◆ Dataset content

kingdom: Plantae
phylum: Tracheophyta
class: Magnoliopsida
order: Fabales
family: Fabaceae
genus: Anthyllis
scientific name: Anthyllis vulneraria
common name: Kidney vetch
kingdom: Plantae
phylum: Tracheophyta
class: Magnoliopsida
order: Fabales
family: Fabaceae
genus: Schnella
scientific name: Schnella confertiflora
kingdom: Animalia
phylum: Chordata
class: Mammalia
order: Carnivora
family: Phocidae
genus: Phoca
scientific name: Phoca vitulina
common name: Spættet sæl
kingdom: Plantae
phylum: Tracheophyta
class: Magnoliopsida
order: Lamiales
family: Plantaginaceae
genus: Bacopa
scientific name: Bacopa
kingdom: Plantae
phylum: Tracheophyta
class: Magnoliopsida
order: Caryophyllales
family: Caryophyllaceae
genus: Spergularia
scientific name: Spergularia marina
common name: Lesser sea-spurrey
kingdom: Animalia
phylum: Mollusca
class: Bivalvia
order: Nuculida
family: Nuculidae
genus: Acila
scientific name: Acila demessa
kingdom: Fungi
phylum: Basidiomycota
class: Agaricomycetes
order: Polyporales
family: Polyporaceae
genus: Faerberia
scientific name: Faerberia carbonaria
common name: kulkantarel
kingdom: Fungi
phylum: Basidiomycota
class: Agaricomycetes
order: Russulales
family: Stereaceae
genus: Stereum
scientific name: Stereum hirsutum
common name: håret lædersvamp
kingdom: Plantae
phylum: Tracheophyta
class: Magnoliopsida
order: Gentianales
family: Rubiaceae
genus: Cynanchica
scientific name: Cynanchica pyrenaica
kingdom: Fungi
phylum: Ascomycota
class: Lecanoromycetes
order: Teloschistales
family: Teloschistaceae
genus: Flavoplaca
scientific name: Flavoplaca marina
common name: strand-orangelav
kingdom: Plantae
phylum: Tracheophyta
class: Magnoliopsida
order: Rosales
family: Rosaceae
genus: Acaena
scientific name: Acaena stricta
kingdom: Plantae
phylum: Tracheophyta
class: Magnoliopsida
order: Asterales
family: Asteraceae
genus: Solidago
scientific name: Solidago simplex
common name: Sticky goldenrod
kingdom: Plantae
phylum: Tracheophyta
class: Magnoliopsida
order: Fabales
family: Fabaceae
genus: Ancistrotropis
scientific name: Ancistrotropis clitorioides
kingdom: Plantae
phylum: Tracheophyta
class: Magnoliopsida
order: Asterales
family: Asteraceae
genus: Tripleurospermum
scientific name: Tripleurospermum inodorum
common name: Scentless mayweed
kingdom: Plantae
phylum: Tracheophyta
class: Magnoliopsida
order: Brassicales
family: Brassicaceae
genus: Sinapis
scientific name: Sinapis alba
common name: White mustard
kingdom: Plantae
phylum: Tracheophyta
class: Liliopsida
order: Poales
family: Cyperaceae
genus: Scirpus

◆ Stated problem
Reproduce every line of the records above verbatim, in the order they appear.

◆ Output of the task
kingdom: Plantae
phylum: Tracheophyta
class: Magnoliopsida
order: Fabales
family: Fabaceae
genus: Anthyllis
scientific name: Anthyllis vulneraria
common name: Kidney vetch
kingdom: Plantae
phylum: Tracheophyta
class: Magnoliopsida
order: Fabales
family: Fabaceae
genus: Schnella
scientific name: Schnella confertiflora
kingdom: Animalia
phylum: Chordata
class: Mammalia
order: Carnivora
family: Phocidae
genus: Phoca
scientific name: Phoca vitulina
common name: Spættet sæl
kingdom: Plantae
phylum: Tracheophyta
class: Magnoliopsida
order: Lamiales
family: Plantaginaceae
genus: Bacopa
scientific name: Bacopa
kingdom: Plantae
phylum: Tracheophyta
class: Magnoliopsida
order: Caryophyllales
family: Caryophyllaceae
genus: Spergularia
scientific name: Spergularia marina
common name: Lesser sea-spurrey
kingdom: Animalia
phylum: Mollusca
class: Bivalvia
order: Nuculida
family: Nuculidae
genus: Acila
scientific name: Acila demessa
kingdom: Fungi
phylum: Basidiomycota
class: Agaricomycetes
order: Polyporales
family: Polyporaceae
genus: Faerberia
scientific name: Faerberia carbonaria
common name: kulkantarel
kingdom: Fungi
phylum: Basidiomycota
class: Agaricomycetes
order: Russulales
family: Stereaceae
genus: Stereum
scientific name: Stereum hirsutum
common name: håret lædersvamp
kingdom: Plantae
phylum: Tracheophyta
class: Magnoliopsida
order: Gentianales
family: Rubiaceae
genus: Cynanchica
scientific name: Cynanchica pyrenaica
kingdom: Fungi
phylum: Ascomycota
class: Lecanoromycetes
order: Teloschistales
family: Teloschistaceae
genus: Flavoplaca
scientific name: Flavoplaca marina
common name: strand-orangelav
kingdom: Plantae
phylum: Tracheophyta
class: Magnoliopsida
order: Rosales
family: Rosaceae
genus: Acaena
scientific name: Acaena stricta
kingdom: Plantae
phylum: Tracheophyta
class: Magnoliopsida
order: Asterales
family: Asteraceae
genus: Solidago
scientific name: Solidago simplex
common name: Sticky goldenrod
kingdom: Plantae
phylum: Tracheophyta
class: Magnoliopsida
order: Fabales
family: Fabaceae
genus: Ancistrotropis
scientific name: Ancistrotropis clitorioides
kingdom: Plantae
phylum: Tracheophyta
class: Magnoliopsida
order: Asterales
family: Asteraceae
genus: Tripleurospermum
scientific name: Tripleurospermum inodorum
common name: Scentless mayweed
kingdom: Plantae
phylum: Tracheophyta
class: Magnoliopsida
order: Brassicales
family: Brassicaceae
genus: Sinapis
scientific name: Sinapis alba
common name: White mustard
kingdom: Plantae
phylum: Tracheophyta
class: Liliopsida
order: Poales
family: Cyperaceae
genus: Scirpus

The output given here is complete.